The book covered a period from about 1995 to 1999, during which the stock market had essentially gone straight up except for a severe downdraft in 1998. Once I saw the four-year track record, I didn't bother reading to see what the theory was. During those years, all you had to do was buy stocks to do extremely well. I threw the book out because I was afraid someone might see it on my desk.

During the strong market of the 1990s, most investors who rode the wave ignored traditional ideas about valuation. Some money managers remained invested on the basis of a practical calculation: “If the market continues to rise and I'm not participating, I'll lose my job. But if it falls dramatically, I'll be in the same situation as everyone else.” Others were conscious market cynics who thought they could successfully exploit the foolishness of others. Momentum investors didn't need an opinion about valuation. They were consciously saying, “The market may be overvalued—we don't know and we don't care. All we know is, it's been going up, and we're going to invest as long as it does—and get off the train before everyone else.” The problem lies in executing the greater-fool theory. If you get off every time the market ticks down and then reestablish your position when the market starts to go up again, you're going to get killed, because even rising markets fluctuate on the way up. And if you wait, you risk going down with everyone else.

With the stock market decline after 2000, many of the new-paradigm theories lost credibility. That should have brought renewed attention to the failure of most “active” fund managers—people who pick individual stocks rather than passively investing in an index—to outperform the market over the long run. Over long periods, the S&P 500 index has done better than the preponderance of active managers. Few mutual funds, hedge funds, or money managers consistently beat the indexes over a decade, let alone several decades.

When I express these kinds of views in speeches or interviews, I am often asked, “How should people with limited resources think about investing?” I'm not in the business of giving financial advice, but I have learned something about how to think about these matters. My guidance is fairly conventional and hardly exciting. But however commonplace it may seem, people tend not to follow it, especially when the adrenaline starts rushing.

The most important part of my answer is that investors should recognize the risks they're taking.
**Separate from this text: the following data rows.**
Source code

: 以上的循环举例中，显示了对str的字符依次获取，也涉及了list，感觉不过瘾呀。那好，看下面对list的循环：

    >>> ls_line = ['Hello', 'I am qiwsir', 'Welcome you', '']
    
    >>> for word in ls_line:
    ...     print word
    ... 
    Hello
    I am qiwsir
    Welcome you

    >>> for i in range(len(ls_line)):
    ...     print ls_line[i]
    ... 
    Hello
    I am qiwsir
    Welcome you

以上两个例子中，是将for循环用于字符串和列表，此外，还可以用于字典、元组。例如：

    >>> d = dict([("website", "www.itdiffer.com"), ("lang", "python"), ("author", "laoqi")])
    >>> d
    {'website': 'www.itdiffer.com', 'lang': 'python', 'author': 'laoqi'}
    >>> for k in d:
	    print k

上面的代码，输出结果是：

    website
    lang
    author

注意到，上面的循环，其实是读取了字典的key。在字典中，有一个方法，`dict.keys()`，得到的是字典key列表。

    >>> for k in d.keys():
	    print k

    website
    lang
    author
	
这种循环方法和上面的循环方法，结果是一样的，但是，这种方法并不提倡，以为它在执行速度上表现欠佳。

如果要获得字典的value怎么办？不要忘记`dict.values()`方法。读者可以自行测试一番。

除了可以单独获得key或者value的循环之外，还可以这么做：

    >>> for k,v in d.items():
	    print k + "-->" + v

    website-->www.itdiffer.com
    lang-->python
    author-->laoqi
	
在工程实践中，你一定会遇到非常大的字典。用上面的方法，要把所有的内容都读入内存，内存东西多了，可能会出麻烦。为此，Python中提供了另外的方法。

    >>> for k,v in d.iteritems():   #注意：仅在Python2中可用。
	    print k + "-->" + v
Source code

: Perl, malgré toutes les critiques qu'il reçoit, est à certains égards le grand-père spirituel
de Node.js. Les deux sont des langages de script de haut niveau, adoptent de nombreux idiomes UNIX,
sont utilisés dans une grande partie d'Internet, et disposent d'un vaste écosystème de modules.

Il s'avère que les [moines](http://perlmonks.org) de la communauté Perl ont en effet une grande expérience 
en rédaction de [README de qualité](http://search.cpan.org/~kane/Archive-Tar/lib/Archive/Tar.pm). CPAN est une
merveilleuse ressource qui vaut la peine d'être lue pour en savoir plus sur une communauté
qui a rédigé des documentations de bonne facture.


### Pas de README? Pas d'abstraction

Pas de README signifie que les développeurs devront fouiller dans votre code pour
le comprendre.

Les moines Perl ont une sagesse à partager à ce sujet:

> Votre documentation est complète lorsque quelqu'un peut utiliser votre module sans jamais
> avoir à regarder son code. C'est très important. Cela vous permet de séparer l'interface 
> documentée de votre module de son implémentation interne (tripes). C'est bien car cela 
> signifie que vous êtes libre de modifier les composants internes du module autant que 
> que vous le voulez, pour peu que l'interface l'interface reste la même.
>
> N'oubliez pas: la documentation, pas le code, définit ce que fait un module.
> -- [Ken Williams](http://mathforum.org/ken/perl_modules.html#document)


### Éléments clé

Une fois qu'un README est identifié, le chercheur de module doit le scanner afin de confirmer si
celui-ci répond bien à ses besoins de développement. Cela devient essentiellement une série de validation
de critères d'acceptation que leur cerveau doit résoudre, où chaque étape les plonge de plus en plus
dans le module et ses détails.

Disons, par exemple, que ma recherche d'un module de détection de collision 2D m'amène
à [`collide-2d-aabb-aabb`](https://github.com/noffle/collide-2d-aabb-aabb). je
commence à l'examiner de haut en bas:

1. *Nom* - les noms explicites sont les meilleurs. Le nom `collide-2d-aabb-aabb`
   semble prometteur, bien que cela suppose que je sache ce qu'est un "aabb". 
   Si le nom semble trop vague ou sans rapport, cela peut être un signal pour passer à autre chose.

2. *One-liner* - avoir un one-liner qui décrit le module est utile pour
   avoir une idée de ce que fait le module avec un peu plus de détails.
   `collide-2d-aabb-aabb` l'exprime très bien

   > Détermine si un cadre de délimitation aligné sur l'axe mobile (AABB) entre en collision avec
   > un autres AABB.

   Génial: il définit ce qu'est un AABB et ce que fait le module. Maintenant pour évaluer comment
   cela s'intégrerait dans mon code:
Stocks outperformed bonds for every decade of the twentieth century, except for the 1930s and a roughly equal performance in the 1970s. But there is no guarantee that the future will replicate the past or, at the least, that there won't be long periods of poor or mediocre stock market performance. And even if stocks as a whole continue to outperform bonds over the long run, many individual stocks will still perform badly. You might simply pick the wrong stocks and as a result significantly underperform the market—just as many professional money managers do.

And even if the historical outperformance of equities holds true and you do not pick the wrong stock or group of stocks, there may still be extended periods of adverse market performance. You, as an investor, simply may not be able to stand a wait of five to ten years or even longer, either financially or psychologically. Stocks that outperform bonds in the long run may also underperform them badly for lengthy periods within that “long run.” Over the seventeen-year stretch from the last day of 1964 to the last day of 1981, the Dow closed at the same level—874 in 1964 versus 875 in 1981. While the S&P 500 did rise by 45 percent during the same period, that is still only roughly 2½ percent per annum (plus the average dividend yield of roughly 4 percent). And after several years of difficulty, you have no way of knowing if the markets will improve or continue to deteriorate. Investors who want to retire or send their children to college may discover that they can't continue to wait for the hoped-for benefits of the long term, while other investors may simply not be able to live with the stress of large loans and the uncertainty of what might happen next. In reality, people often can't tolerate an extended downturn, so they get out and take their losses, only to reinvest when the market rises. When it falls again, they get whipsawed.